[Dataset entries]
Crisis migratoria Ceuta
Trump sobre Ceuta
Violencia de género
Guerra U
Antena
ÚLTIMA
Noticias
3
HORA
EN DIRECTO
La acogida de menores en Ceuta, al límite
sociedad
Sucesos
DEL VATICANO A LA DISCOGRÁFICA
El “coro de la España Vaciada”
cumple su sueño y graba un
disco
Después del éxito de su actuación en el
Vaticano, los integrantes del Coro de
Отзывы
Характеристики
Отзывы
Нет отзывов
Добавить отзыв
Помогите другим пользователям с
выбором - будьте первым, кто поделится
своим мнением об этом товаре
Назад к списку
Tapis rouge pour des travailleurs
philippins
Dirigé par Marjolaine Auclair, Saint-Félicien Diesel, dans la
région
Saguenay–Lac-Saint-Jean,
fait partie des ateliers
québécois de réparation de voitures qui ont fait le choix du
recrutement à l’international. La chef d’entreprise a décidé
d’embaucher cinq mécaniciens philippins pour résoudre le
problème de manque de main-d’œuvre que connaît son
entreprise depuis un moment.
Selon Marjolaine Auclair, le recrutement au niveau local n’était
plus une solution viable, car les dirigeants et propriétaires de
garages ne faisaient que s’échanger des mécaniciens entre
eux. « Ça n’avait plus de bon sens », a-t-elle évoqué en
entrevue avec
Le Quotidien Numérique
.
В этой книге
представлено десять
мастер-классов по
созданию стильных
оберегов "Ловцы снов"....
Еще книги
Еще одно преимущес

--

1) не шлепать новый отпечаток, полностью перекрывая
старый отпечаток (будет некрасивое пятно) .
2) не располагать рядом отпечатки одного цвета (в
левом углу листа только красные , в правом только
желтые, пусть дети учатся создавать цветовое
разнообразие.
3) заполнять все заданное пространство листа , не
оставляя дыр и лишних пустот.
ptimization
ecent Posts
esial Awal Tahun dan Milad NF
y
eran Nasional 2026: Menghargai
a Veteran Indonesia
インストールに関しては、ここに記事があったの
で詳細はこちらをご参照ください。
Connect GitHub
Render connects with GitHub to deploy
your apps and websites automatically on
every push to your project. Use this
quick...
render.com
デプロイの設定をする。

Requirement >> Answer only with how many lines in the records include "your".

Written solution >> 2